Lidya'dan Bitcoin'e Paranın Tarihi - 1
Şimdi sizi çok gerilere götüreceğim. Selçuklular Anadolu'ya girmeden, girerken yendiği Bizans kurulmadan, Bizans'ın peygamberi İsa doğmadan önce 6. yüzyıl. Gediz nehri daha güçlü ve berrak akıyor, kıyısında Sardis'i görüyoruz. Zengin Lidya'nın heybetli başkenti. O Lidya ki ne Hindistan'dan Anadolu'ya kadar uzanan Farslar, ne Nil'den Anadolu'ya uzanan Asurlar diz çöktürebilmiş. Ve tekrar o görkemli Gediz nehri, üstünde bir adam.
Tasını suya sokuyor ve çıkarıyor. Bereketli Gediz'den ekmek parasını istiyor. Tasını kumla doldurdu ve tekrar soktu. Tasını çıkarırken birden ağırlaştığını fark etti. Taş doldurdum yanlışlıkla, diyerek tası tekrar dökecekti kiii..eli kadar bir altın!
Bir çarşı, her tarafta başka memleketlerden gelme ürünler, satıcılar, yoldan geçen at arabaları, katırlar. Cebinden büyük sarı taşı çıkardı ve satıcıya verdi. Satıcı büyük bir şaşkınlıkla bu taşı kavradı eliyle yokladı, dişine götürdü. Ah!!! Dişini kırıyordu az kalsın. Sert bir taştı bu ancak karşılığında ne verseydi. Ne istersin, diye sordu satıcı. Bilmem ne verirsin? Patates verebilirim ama çok mu değersiz olur? (O zamanlar altın bu kadar değerli ve bilinir değildi.) Ya da tavuk mu vermeli? Bunun değeri ne olur? Bir süre konuştuktan sonra krala gitmeye karar verdiler.
Kralın karşısında dikiliyorlardı. Derdiniz nedir? dedi kral. Kralım bu taş dediler ve gösterdiler. Bu bir altın, dedi kral, büyük bir altın. En son Asur kralının boynunda görmüştü bu sarı ışıltıyı.. Bu altın denilen neye bedel büyük bir tavuğa mı, küçük bir patatese mi, diye sordu pazarcı.
Lidya kralı duraksadı, Bedel mi dedin?
Evet, dedi kralı sinirlendirdiğinden endişelenerek.
O sırada Kral içinden düşünüyordu, Bedel? Bu altın bir şeye değil, her şeye bedel olsa? Gediz'den her gün çıkan bu taş. Vergimi halkımdan inek koyun değil de altınla toplasam, bu altınlarla ordular toplasam? Peki, bunu sürekli tartacak mıyız? Hayır saçma olur, ne yapmalı? Ne yapmalı? Aha, bilezikler. Yuvarlak, yuvarlak bilezikler....

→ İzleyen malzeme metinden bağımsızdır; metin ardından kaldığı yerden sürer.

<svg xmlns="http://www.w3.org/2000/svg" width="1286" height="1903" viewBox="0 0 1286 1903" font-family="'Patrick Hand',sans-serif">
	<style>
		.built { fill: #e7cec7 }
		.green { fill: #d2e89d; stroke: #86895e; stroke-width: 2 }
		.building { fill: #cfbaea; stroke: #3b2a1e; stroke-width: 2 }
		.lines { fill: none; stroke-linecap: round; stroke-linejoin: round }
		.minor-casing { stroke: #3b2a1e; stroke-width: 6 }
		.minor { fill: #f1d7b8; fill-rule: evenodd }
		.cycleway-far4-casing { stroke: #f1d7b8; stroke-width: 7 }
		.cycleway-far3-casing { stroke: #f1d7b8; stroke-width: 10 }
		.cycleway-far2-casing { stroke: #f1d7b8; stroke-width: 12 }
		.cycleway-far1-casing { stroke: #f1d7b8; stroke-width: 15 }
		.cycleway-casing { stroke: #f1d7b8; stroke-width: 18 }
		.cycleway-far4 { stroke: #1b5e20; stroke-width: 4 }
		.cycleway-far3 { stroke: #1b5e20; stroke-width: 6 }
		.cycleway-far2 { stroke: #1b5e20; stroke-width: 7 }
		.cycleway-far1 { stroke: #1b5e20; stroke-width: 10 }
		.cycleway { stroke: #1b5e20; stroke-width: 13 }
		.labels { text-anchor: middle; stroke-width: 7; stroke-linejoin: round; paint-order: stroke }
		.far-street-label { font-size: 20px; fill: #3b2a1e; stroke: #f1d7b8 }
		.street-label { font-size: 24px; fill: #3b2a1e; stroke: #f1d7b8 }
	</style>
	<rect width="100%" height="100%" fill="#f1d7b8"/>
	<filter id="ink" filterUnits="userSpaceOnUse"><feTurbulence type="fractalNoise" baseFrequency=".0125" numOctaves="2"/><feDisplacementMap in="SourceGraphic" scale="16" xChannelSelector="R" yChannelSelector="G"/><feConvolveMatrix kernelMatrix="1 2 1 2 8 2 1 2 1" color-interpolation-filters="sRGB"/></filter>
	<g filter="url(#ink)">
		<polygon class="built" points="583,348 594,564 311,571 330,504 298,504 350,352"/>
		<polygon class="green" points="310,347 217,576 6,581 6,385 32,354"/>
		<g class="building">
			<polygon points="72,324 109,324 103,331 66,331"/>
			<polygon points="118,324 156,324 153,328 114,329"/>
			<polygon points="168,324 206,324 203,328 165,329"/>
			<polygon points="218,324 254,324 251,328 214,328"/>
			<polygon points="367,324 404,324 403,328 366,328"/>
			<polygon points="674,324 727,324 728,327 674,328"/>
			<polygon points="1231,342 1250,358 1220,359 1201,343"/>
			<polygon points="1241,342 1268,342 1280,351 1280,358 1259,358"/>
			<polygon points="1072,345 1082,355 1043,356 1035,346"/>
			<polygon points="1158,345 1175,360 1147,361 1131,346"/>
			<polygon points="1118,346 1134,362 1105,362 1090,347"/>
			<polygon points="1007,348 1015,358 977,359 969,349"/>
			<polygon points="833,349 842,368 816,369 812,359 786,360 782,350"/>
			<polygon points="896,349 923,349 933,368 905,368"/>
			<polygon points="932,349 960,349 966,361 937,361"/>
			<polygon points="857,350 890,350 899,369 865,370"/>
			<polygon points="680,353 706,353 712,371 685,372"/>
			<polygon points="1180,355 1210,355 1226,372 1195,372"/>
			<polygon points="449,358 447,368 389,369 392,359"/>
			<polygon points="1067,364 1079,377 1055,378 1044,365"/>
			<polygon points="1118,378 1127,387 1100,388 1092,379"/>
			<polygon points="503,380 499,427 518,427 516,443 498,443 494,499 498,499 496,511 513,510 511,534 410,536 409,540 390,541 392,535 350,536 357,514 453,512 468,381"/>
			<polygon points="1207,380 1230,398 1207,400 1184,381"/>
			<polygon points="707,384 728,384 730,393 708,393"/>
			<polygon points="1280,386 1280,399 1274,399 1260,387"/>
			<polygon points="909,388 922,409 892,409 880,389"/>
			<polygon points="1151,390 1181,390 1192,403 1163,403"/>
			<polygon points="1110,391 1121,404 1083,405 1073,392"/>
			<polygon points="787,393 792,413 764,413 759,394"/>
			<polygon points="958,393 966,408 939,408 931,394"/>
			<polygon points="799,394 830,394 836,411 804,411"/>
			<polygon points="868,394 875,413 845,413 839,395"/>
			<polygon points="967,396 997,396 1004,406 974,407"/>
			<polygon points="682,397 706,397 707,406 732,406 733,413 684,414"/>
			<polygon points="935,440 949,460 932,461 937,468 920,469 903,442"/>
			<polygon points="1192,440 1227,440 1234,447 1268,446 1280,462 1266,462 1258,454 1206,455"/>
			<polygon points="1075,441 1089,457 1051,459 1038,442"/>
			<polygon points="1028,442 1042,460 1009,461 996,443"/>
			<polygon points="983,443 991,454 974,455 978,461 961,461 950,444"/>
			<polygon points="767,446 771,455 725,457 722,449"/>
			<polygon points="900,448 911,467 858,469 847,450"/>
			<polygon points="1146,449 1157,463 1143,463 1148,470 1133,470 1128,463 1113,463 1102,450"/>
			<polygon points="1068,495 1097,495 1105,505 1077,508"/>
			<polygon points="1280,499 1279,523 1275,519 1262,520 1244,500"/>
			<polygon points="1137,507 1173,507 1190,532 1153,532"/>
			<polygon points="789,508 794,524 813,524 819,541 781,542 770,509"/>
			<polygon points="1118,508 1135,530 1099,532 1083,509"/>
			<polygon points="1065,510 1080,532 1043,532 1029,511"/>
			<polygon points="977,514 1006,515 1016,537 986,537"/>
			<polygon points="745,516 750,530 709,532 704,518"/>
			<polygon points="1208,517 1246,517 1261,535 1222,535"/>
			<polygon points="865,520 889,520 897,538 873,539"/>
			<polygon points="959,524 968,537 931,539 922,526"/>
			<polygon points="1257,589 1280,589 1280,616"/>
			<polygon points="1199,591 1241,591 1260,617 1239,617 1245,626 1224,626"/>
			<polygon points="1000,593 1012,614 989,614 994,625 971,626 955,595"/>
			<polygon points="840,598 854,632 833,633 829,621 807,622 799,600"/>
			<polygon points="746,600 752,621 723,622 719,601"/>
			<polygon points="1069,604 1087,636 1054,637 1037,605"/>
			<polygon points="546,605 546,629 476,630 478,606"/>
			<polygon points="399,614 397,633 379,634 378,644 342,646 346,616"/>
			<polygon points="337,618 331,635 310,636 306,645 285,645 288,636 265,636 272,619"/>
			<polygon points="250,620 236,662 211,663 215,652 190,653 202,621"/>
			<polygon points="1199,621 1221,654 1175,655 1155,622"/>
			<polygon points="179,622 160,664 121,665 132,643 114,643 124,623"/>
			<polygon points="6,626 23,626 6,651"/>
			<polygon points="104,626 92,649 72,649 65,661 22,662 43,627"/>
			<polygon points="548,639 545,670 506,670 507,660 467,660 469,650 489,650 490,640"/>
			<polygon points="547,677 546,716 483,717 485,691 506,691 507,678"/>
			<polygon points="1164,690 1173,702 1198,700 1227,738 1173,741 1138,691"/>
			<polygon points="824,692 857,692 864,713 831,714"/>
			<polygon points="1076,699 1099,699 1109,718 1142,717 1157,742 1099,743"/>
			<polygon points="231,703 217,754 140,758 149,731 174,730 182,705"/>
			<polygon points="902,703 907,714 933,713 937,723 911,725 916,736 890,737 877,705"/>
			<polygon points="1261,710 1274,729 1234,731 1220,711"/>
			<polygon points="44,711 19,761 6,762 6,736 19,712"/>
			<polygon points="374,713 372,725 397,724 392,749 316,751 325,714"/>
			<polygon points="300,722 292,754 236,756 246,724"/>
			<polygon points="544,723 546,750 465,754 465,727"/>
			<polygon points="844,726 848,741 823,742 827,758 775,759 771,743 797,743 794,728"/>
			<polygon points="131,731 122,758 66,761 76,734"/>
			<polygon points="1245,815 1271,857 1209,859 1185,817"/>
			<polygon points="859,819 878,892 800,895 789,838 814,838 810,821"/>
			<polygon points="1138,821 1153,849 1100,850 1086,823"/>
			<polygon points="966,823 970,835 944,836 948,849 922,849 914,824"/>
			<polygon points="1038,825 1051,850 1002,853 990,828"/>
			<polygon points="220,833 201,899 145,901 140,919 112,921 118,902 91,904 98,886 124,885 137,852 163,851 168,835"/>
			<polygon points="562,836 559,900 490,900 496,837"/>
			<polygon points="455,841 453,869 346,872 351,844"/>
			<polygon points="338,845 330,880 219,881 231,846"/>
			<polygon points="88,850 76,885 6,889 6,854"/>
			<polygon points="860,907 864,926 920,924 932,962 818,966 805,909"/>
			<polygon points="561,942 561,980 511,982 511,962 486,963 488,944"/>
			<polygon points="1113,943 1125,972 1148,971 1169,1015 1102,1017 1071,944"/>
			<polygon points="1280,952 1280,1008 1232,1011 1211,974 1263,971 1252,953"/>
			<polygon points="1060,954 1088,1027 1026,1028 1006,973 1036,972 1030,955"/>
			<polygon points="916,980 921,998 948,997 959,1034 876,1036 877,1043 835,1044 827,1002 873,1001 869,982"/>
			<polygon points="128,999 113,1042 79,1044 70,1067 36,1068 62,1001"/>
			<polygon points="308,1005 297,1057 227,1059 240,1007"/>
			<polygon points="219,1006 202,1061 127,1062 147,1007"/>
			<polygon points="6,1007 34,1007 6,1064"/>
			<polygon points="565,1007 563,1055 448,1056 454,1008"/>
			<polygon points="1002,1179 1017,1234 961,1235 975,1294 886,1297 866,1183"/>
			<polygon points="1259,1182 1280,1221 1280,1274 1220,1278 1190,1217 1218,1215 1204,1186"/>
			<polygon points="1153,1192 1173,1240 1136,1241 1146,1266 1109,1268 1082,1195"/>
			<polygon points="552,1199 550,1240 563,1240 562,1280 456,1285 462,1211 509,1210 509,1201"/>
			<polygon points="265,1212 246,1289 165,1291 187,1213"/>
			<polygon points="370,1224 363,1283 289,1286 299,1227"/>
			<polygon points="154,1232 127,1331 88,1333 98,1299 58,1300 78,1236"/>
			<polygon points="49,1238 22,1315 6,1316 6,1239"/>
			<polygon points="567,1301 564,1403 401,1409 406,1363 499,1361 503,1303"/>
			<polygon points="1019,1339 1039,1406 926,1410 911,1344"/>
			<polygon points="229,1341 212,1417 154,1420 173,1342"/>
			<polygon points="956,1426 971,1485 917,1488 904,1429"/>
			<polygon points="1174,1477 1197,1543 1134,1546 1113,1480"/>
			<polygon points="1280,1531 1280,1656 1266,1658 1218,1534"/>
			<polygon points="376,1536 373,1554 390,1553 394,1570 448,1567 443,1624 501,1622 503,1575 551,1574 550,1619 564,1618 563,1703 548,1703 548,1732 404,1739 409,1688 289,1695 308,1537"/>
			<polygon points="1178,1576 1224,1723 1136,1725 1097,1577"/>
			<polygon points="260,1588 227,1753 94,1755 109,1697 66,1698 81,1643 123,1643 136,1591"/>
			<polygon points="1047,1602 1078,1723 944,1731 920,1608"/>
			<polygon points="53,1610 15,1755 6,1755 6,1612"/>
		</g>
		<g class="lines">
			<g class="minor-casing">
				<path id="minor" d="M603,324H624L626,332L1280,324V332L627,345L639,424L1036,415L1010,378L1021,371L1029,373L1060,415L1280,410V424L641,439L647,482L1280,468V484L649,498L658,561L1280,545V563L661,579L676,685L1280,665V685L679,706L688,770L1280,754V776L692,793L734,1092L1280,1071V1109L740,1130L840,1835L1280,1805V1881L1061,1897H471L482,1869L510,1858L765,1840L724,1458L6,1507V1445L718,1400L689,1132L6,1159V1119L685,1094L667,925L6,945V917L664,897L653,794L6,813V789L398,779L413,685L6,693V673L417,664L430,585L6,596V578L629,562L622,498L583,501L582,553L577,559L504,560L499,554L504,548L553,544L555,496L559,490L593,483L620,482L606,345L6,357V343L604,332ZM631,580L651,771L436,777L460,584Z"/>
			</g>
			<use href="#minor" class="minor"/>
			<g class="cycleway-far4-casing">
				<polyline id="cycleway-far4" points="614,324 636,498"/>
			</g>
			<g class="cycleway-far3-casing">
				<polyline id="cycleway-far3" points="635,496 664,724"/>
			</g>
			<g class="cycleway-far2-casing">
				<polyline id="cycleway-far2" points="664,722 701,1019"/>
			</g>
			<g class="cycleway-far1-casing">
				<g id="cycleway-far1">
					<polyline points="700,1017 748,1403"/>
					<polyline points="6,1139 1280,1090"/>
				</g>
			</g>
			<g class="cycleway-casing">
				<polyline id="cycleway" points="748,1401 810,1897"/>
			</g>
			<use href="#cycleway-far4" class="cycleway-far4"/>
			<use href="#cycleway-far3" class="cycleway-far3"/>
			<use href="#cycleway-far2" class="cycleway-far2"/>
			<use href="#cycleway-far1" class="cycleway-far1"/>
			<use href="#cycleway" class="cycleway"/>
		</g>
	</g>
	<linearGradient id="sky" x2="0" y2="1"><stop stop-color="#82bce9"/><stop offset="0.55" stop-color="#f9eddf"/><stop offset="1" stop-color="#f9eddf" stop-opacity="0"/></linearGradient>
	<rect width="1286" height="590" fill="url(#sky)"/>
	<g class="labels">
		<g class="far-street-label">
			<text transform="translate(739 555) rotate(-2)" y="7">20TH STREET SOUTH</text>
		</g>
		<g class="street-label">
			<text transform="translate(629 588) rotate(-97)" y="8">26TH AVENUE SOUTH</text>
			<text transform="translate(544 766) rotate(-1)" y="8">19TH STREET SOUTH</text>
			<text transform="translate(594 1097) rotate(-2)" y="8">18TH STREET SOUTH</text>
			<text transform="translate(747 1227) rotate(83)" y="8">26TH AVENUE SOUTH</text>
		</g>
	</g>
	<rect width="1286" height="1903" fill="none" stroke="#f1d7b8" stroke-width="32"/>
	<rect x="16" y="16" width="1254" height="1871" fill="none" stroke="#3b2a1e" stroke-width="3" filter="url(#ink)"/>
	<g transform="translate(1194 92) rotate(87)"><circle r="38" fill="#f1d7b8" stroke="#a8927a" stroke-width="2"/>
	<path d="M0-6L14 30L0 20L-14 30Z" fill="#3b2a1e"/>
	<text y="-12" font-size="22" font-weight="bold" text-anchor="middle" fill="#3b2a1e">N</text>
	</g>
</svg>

Toprağında bol olan altınla, ilk parayı basan Kral Karun(Krenoz) ondan sonra halkına bunları inek, koyun ve çeşitli ürün karşılığı dağıttı. Oysa altın ne karın doyurur ne de iyi bir silah olurdu. Saray ambarı hayvanlarla, meyvelerle sebzelerle dolmuştu. Şimdiki "Karun kadar zengin olmak" bu olaydan gelmekte. Komşu krallar hayran kalmıştı. Kısa sürede Lidya parası Nil'den Hindistan'a dolaşır olmuştu. Lidya halkı da kralları gibi bu taşla kolayca ticaret yapmış, ilk kullananları olarak kazançlarına kazanç katmıştı. Bu zengin krallığa kısa sürede komşusu Persler göz dikti. Lidya Pers Krallığının olmalı diyordu kıskanan Pers kralı. Ordularını toplamış sefere çıkacaktı. Ateşin dumanını yanmadan gören Lidya Kralı biraz daha altın kazdı. Artık bu altınla yemek değil, zırh değil insan alacaktı!